━━━━━ READING TEXT
Personal information
- Nicknames: Antonio, Tony
- Born: 13 March 1990 (age 36) Quebec City, Quebec, Canada
- Home town: Montreal, Quebec, Canada
- Occupation: Judoka
- Height: 1.89 m (6 ft 2 in)

Sport
- Country: Canada
- Sport: Judo
- Weight class: –81 kg
- Rank: 5th dan black belt
- Club: Shidokan
- Coached by: Nicolas Gill Marie-Helene Chisholm Sergio Pessoa Sr.
- Retired: 2 December 2021

Achievements and titles
- Olympic Games: (2012)
- World Champ.: (2014)
- Pan American Champ.: (2016, 2018, 2019)
━━━━━━━━━━
━━━━━ GIVEN INFORMATION
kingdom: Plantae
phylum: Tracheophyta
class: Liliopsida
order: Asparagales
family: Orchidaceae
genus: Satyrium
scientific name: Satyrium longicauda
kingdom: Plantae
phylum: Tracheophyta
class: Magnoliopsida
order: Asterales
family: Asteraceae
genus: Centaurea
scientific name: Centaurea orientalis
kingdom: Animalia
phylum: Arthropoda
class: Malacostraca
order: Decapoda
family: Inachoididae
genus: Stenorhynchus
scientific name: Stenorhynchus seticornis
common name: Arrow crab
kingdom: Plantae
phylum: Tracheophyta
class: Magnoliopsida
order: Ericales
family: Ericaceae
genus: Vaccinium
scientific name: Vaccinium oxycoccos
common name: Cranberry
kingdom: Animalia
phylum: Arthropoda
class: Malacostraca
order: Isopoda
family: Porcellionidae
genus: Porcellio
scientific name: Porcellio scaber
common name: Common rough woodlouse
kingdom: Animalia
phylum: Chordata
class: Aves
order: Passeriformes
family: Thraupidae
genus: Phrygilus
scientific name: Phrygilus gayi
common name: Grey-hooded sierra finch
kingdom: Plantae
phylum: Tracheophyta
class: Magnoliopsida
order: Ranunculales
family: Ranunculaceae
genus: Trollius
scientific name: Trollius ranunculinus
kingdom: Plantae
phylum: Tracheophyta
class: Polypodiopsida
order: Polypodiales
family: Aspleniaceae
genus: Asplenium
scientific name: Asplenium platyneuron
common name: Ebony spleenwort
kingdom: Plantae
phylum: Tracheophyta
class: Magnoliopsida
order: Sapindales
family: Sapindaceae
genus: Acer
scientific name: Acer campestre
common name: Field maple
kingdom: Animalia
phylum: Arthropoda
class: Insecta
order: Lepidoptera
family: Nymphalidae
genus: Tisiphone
━━━━━━━━━━
PROBLEMS TO SOLVE –
[a] Do these statements agree with the judoka profile? Answer yes or no for each, and quote the words that decide it.
(i) The judoka was born in Montreal.
(ii) The judoka's weight class is –81 kg.
(iii) The judoka retired in 2021.
[b] Answer these questions from the judoka profile:
(i) What height does it list?
(ii) What rank does it give?
(iii) In which years is a Pan American title listed?
[c] Please write out the part of the judoka profile that opens with the words containing "Personal information" and closes with "(6 ft 2 in)".
The rows aren't needed for anything here.

ANSWERS FOR THE TASKS –
[a]
(i) No: "Born: 13 March 1990 (age 36) Quebec City, Quebec, Canada"
(ii) Yes: "Weight class: –81 kg"
(iii) Yes: "Retired: 2 December 2021"

[b]
(i) 1.89 m (6 ft 2 in)
(ii) 5th dan black belt
(iii) 2016, 2018, 2019

[c]
Personal information
- Nicknames: Antonio, Tony
- Born: 13 March 1990 (age 36) Quebec City, Quebec, Canada
- Home town: Montreal, Quebec, Canada
- Occupation: Judoka
- Height: 1.89 m (6 ft 2 in)